Task statement
Put each line of text from the records below into a Markdown table with the columns No. and Line. Number the rows, skip blank lines, and leave the pictures out.

(Records from a dataset)
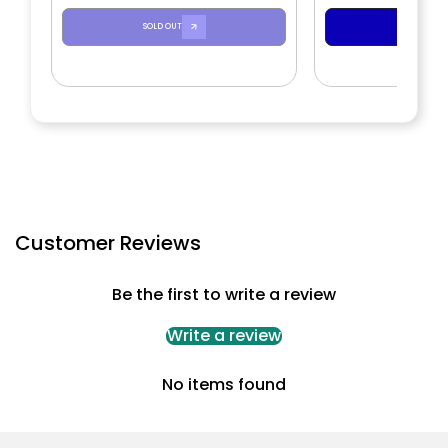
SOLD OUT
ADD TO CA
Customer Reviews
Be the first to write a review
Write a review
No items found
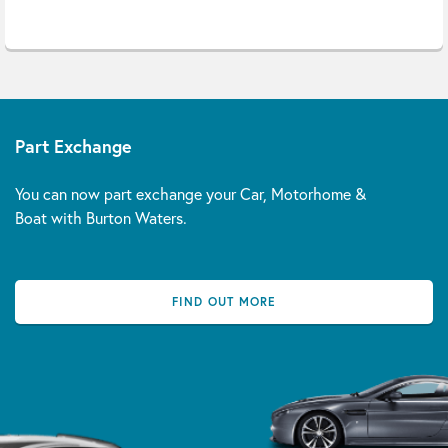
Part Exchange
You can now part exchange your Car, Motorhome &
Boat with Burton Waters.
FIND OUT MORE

Response area
| No. | Line |
|---|---|
| 1 | SOLD OUT |
| 2 | ADD TO CA |
| 3 | Customer Reviews |
| 4 | Be the first to write a review |
| 5 | Write a review |
| 6 | No items found |
| 7 | Part Exchange |
| 8 | You can now part exchange your Car, Motorhome & |
| 9 | Boat with Burton Waters. |
| 10 | FIND OUT MORE |